Article 11 – Dépôt légal et publicité de l’accord
Conformément à la loi, et sous réserve de l’agrément, le présent accord fait l’objet d’un dépôt auprès du secrétariat du greffe du Conseil des Prud'hommes de Bayonne et sur la plateforme de téléprocédure du Ministère du travail.
En application de l’article L.2231-5 du Code du travail, il est notifié à l’ensemble des organisations syndicales représentatives dans l’organisme. Il est également communiqué aux représentants du personnel.
Enfin, ce dernier est mis à la disposition de chaque salarié par l’employeur sur l’intranet de l’organisme.
Bayonne, le
Le Directeur,
XXXXXXX
La Déléguée syndicaleLe Délégué syndical CFDT,CGT,
XXXXXXXXXXXXXX
Annexe 1
ATTESTATION SUR L’HONNEUR
Je, soussigné(e)…………………………………………………………………………………………………… …………………………………………………………………………………………………
Atteste sur l'honneur qu’en tant que salarié(e), proche aidant d’une personne en perte d’autonomie ou présentant une maladie, un handicap ou victime d’un accident demande à bénéficier de dons de jours de repos.
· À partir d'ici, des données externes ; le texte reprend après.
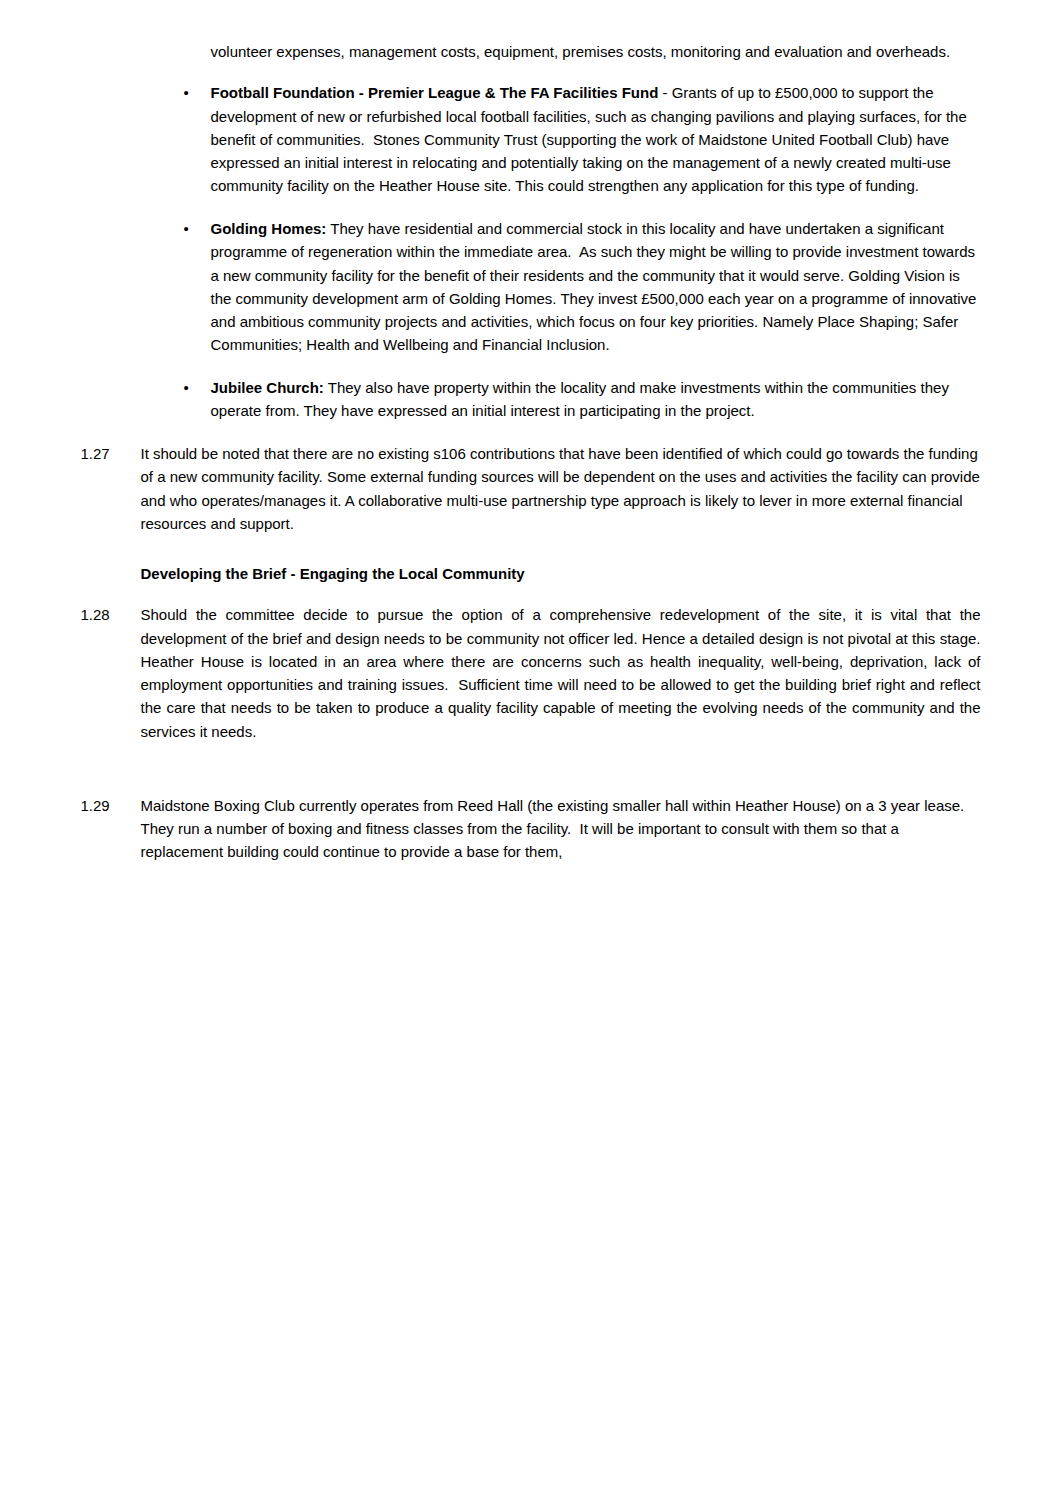volunteer expenses, management costs, equipment, premises costs, monitoring and evaluation and overheads.
Football Foundation - Premier League & The FA Facilities Fund - Grants of up to £500,000 to support the development of new or refurbished local football facilities, such as changing pavilions and playing surfaces, for the benefit of communities. Stones Community Trust (supporting the work of Maidstone United Football Club) have expressed an initial interest in relocating and potentially taking on the management of a newly created multi-use community facility on the Heather House site. This could strengthen any application for this type of funding.
Golding Homes: They have residential and commercial stock in this locality and have undertaken a significant programme of regeneration within the immediate area. As such they might be willing to provide investment towards a new community facility for the benefit of their residents and the community that it would serve. Golding Vision is the community development arm of Golding Homes. They invest £500,000 each year on a programme of innovative and ambitious community projects and activities, which focus on four key priorities. Namely Place Shaping; Safer Communities; Health and Wellbeing and Financial Inclusion.
Jubilee Church: They also have property within the locality and make investments within the communities they operate from. They have expressed an initial interest in participating in the project.
1.27
It should be noted that there are no existing s106 contributions that have been identified of which could go towards the funding of a new community facility. Some external funding sources will be dependent on the uses and activities the facility can provide and who operates/manages it. A collaborative multi-use partnership type approach is likely to lever in more external financial resources and support.
Developing the Brief - Engaging the Local Community
1.28
Should the committee decide to pursue the option of a comprehensive redevelopment of the site, it is vital that the development of the brief and design needs to be community not officer led. Hence a detailed design is not pivotal at this stage. Heather House is located in an area where there are concerns such as health inequality, well-being, deprivation, lack of employment opportunities and training issues. Sufficient time will need to be allowed to get the building brief right and reflect the care that needs to be taken to produce a quality facility capable of meeting the evolving needs of the community and the services it needs.
1.29
Maidstone Boxing Club currently operates from Reed Hall (the existing smaller hall within Heather House) on a 3 year lease. They run a number of boxing and fitness classes from the facility. It will be important to consult with them so that a replacement building could continue to provide a base for them,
J’entretiens le lien suivant avec cette personne :
Conjoint,
Concubin,
Partenaire lié par un pacte civil de solidarité,
Ascendant,
Descendant,
Enfant dont j’assume la charge au sens de l'article L. 512-1 du Code de la sécurité sociale,
Collatéral jusqu'au quatrième degré,
Ascendant, un descendant ou un collatéral jusqu'au quatrième degré de mon conjoint, concubin ou partenaire lié par un pacte civil de solidarité,
Personne âgée ou handicapée avec laquelle je réside ou avec laquelle j’entretiens des liens étroits et stables, à qui je viens en aide de manière régulière et fréquente, à titre non professionnel, pour accomplir tout ou partie des actes ou des activités de la vie quotidienne.
Cochez la case correspondante
Nom de la personne en perte d’autonomie, présentant une maladie, un handicap, ou victime d’un accident : …………………………………………………………………………………………………………………… ……………………………………………………………………………………………………………………
J'ai pris connaissance des sanctions encourues par l'auteur d'une fausse attestation.